* _The data_:
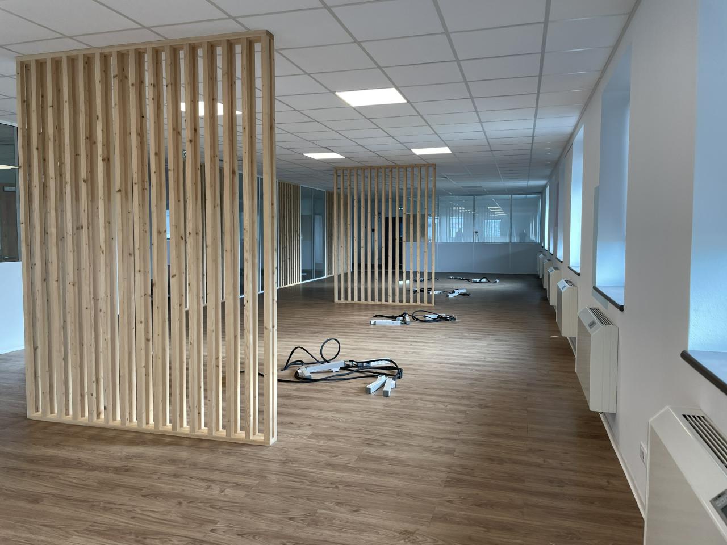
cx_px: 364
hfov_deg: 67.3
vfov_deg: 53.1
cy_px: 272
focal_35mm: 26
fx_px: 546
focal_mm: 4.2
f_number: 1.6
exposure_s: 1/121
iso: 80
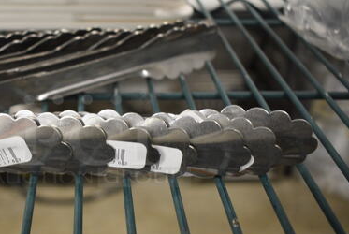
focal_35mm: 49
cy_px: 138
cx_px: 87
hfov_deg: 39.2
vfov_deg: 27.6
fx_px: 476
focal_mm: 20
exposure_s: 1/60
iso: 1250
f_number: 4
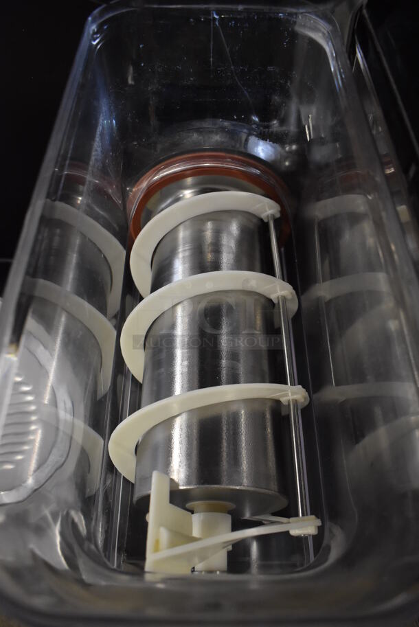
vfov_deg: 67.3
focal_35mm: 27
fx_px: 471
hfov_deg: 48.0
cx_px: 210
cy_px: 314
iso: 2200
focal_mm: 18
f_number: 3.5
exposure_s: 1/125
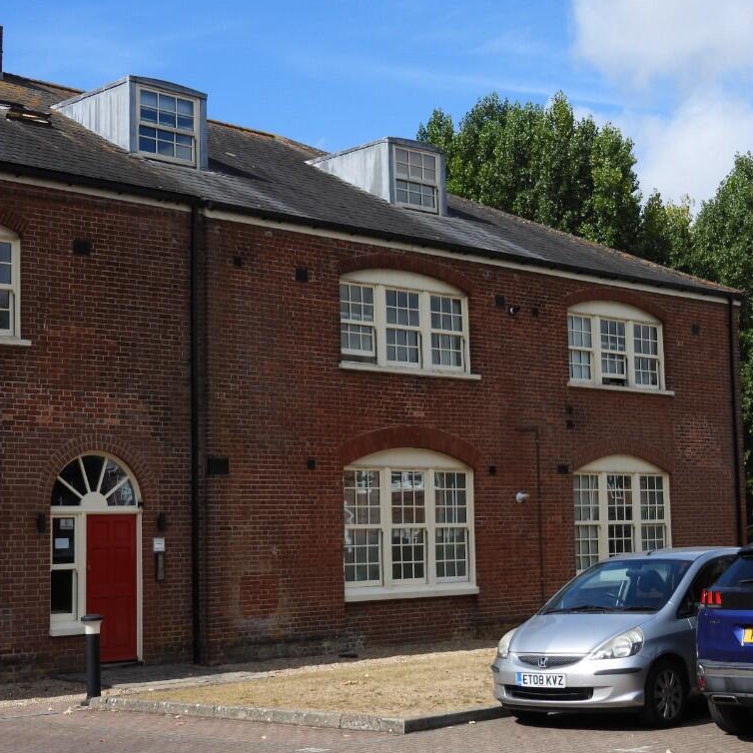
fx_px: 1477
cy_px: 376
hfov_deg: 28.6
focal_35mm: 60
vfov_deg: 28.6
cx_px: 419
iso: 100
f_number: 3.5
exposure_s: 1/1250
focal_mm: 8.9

* _Directions for this task_: Would you provide an exact, picture-free copy of the data above?

* _Answer_:
cx_px: 364
hfov_deg: 67.3
vfov_deg: 53.1
cy_px: 272
focal_35mm: 26
fx_px: 546
focal_mm: 4.2
f_number: 1.6
exposure_s: 1/121
iso: 80
focal_35mm: 49
cy_px: 138
cx_px: 87
hfov_deg: 39.2
vfov_deg: 27.6
fx_px: 476
focal_mm: 20
exposure_s: 1/60
iso: 1250
f_number: 4
vfov_deg: 67.3
focal_35mm: 27
fx_px: 471
hfov_deg: 48.0
cx_px: 210
cy_px: 314
iso: 2200
focal_mm: 18
f_number: 3.5
exposure_s: 1/125
fx_px: 1477
cy_px: 376
hfov_deg: 28.6
focal_35mm: 60
vfov_deg: 28.6
cx_px: 419
iso: 100
f_number: 3.5
exposure_s: 1/1250
focal_mm: 8.9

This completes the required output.